The input:

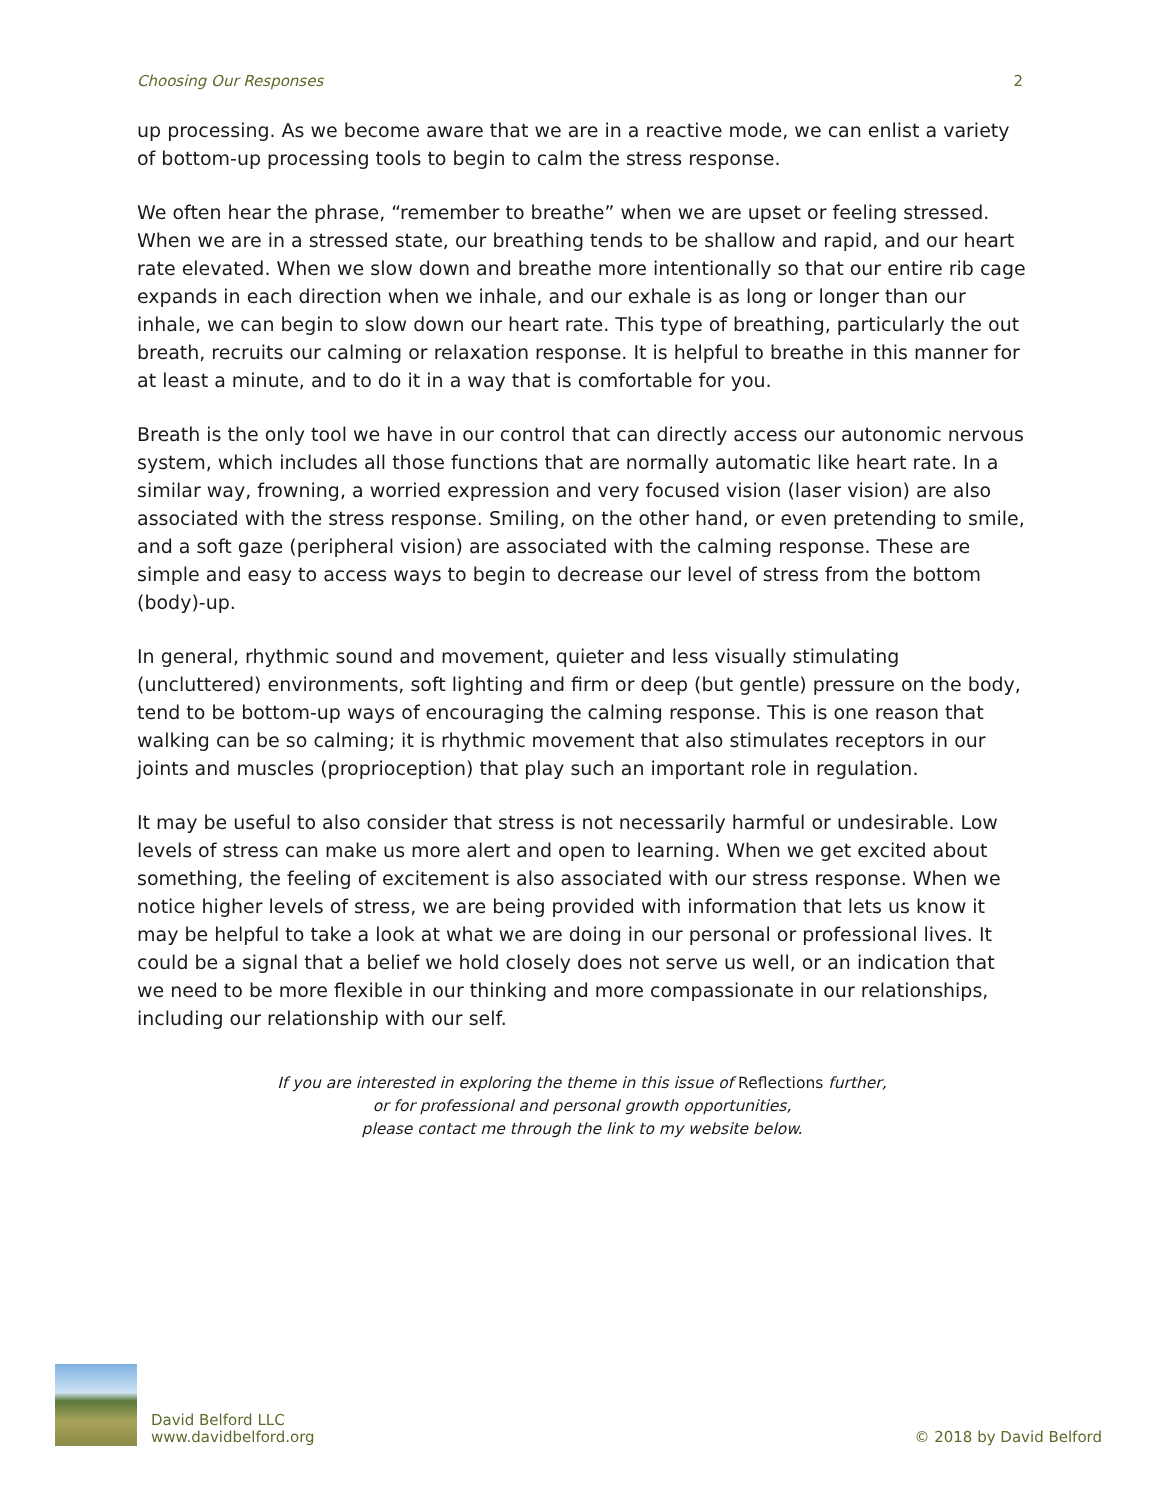Choosing Our Responses 2
up processing. As we become aware that we are in a reactive mode, we can enlist a variety of bottom-up processing tools to begin to calm the stress response.
We often hear the phrase, “remember to breathe” when we are upset or feeling stressed. When we are in a stressed state, our breathing tends to be shallow and rapid, and our heart rate elevated. When we slow down and breathe more intentionally so that our entire rib cage expands in each direction when we inhale, and our exhale is as long or longer than our inhale, we can begin to slow down our heart rate. This type of breathing, particularly the out breath, recruits our calming or relaxation response. It is helpful to breathe in this manner for at least a minute, and to do it in a way that is comfortable for you.
Breath is the only tool we have in our control that can directly access our autonomic nervous system, which includes all those functions that are normally automatic like heart rate. In a similar way, frowning, a worried expression and very focused vision (laser vision) are also associated with the stress response. Smiling, on the other hand, or even pretending to smile, and a soft gaze (peripheral vision) are associated with the calming response. These are simple and easy to access ways to begin to decrease our level of stress from the bottom (body)-up.
In general, rhythmic sound and movement, quieter and less visually stimulating (uncluttered) environments, soft lighting and firm or deep (but gentle) pressure on the body, tend to be bottom-up ways of encouraging the calming response. This is one reason that walking can be so calming; it is rhythmic movement that also stimulates receptors in our joints and muscles (proprioception) that play such an important role in regulation.
It may be useful to also consider that stress is not necessarily harmful or undesirable. Low levels of stress can make us more alert and open to learning. When we get excited about something, the feeling of excitement is also associated with our stress response. When we notice higher levels of stress, we are being provided with information that lets us know it may be helpful to take a look at what we are doing in our personal or professional lives. It could be a signal that a belief we hold closely does not serve us well, or an indication that we need to be more flexible in our thinking and more compassionate in our relationships, including our relationship with our self.
If you are interested in exploring the theme in this issue of Reflections further,
or for professional and personal growth opportunities,
please contact me through the link to my website below.
David Belford LLC
www.davidbelford.org
© 2018 by David Belford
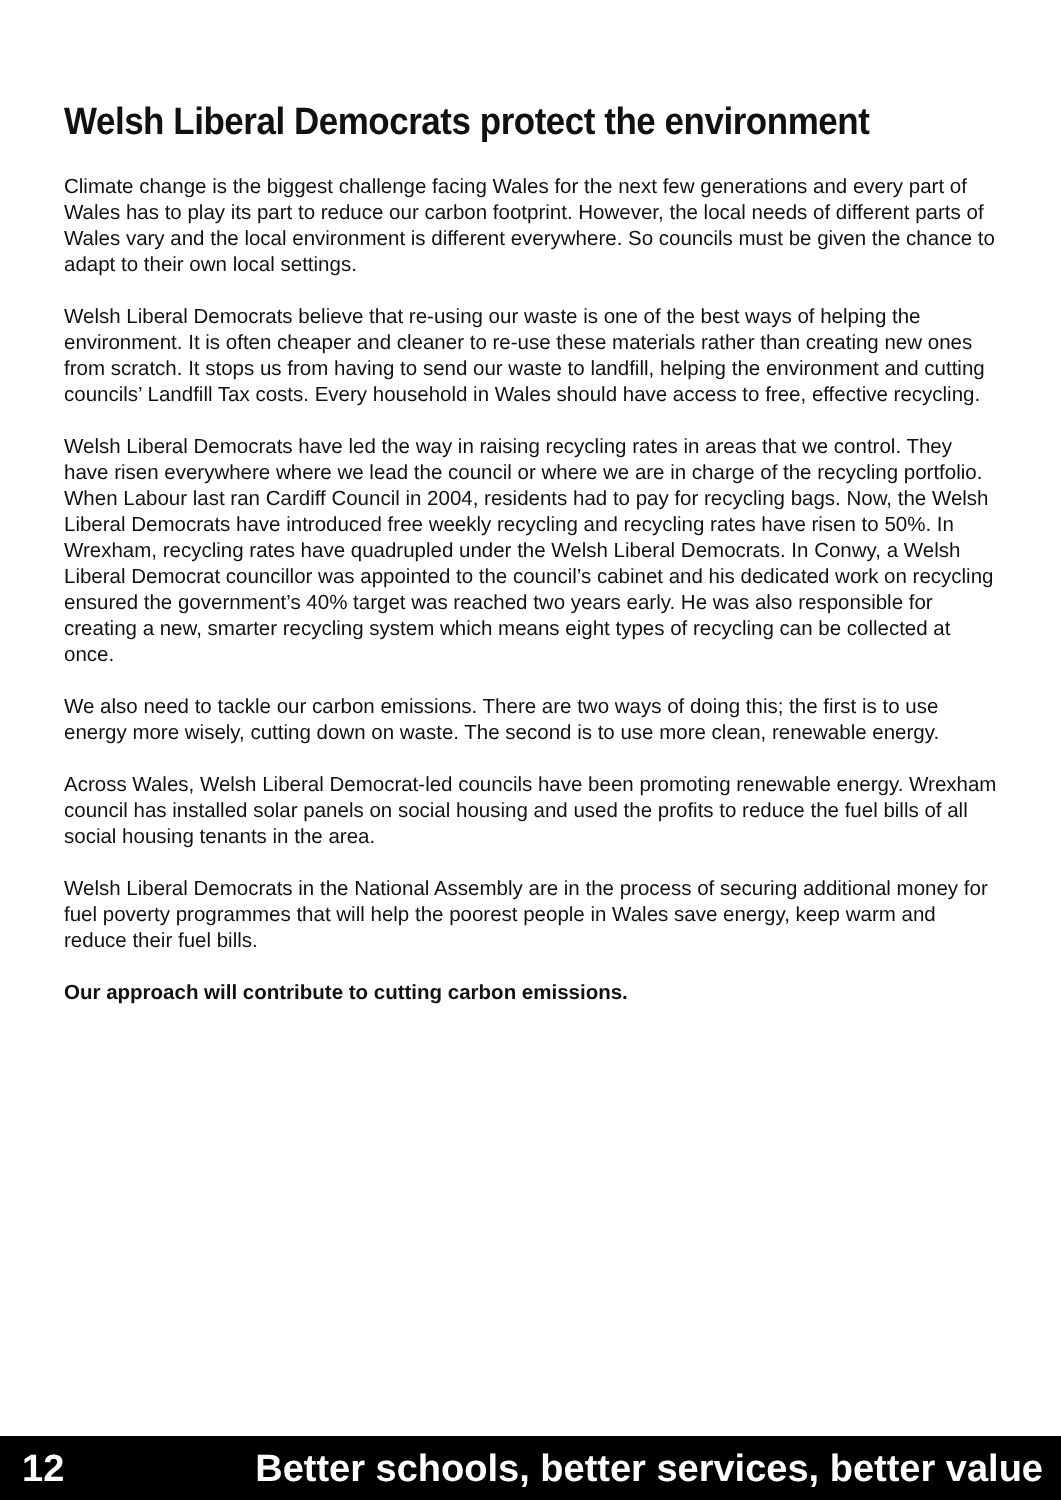Welsh Liberal Democrats protect the environment
Climate change is the biggest challenge facing Wales for the next few generations and every part of Wales has to play its part to reduce our carbon footprint. However, the local needs of different parts of Wales vary and the local environment is different everywhere. So councils must be given the chance to adapt to their own local settings.
Welsh Liberal Democrats believe that re-using our waste is one of the best ways of helping the environment. It is often cheaper and cleaner to re-use these materials rather than creating new ones from scratch. It stops us from having to send our waste to landfill, helping the environment and cutting councils’ Landfill Tax costs. Every household in Wales should have access to free, effective recycling.
Welsh Liberal Democrats have led the way in raising recycling rates in areas that we control. They have risen everywhere where we lead the council or where we are in charge of the recycling portfolio. When Labour last ran Cardiff Council in 2004, residents had to pay for recycling bags. Now, the Welsh Liberal Democrats have introduced free weekly recycling and recycling rates have risen to 50%. In Wrexham, recycling rates have quadrupled under the Welsh Liberal Democrats. In Conwy, a Welsh Liberal Democrat councillor was appointed to the council’s cabinet and his dedicated work on recycling ensured the government’s 40% target was reached two years early. He was also responsible for creating a new, smarter recycling system which means eight types of recycling can be collected at once.
We also need to tackle our carbon emissions. There are two ways of doing this; the first is to use energy more wisely, cutting down on waste. The second is to use more clean, renewable energy.
Across Wales, Welsh Liberal Democrat-led councils have been promoting renewable energy. Wrexham council has installed solar panels on social housing and used the profits to reduce the fuel bills of all social housing tenants in the area.
Welsh Liberal Democrats in the National Assembly are in the process of securing additional money for fuel poverty programmes that will help the poorest people in Wales save energy, keep warm and reduce their fuel bills.
Our approach will contribute to cutting carbon emissions.
12 Better schools, better services, better value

Exercise brief: Return all lines in the data that include the word "with".

Result:
Breath is the only tool we have in our control that can directly access our autonomic nervous system, which includes all those functions that are normally automatic like heart rate. In a similar way, frowning, a worried expression and very focused vision (laser vision) are also associated with the stress response. Smiling, on the other hand, or even pretending to smile, and a soft gaze (peripheral vision) are associated with the calming response. These are simple and easy to access ways to begin to decrease our level of stress from the bottom (body)-up.
It may be useful to also consider that stress is not necessarily harmful or undesirable. Low levels of stress can make us more alert and open to learning. When we get excited about something, the feeling of excitement is also associated with our stress response. When we notice higher levels of stress, we are being provided with information that lets us know it may be helpful to take a look at what we are doing in our personal or professional lives. It could be a signal that a belief we hold closely does not serve us well, or an indication that we need to be more flexible in our thinking and more compassionate in our relationships, including our relationship with our self.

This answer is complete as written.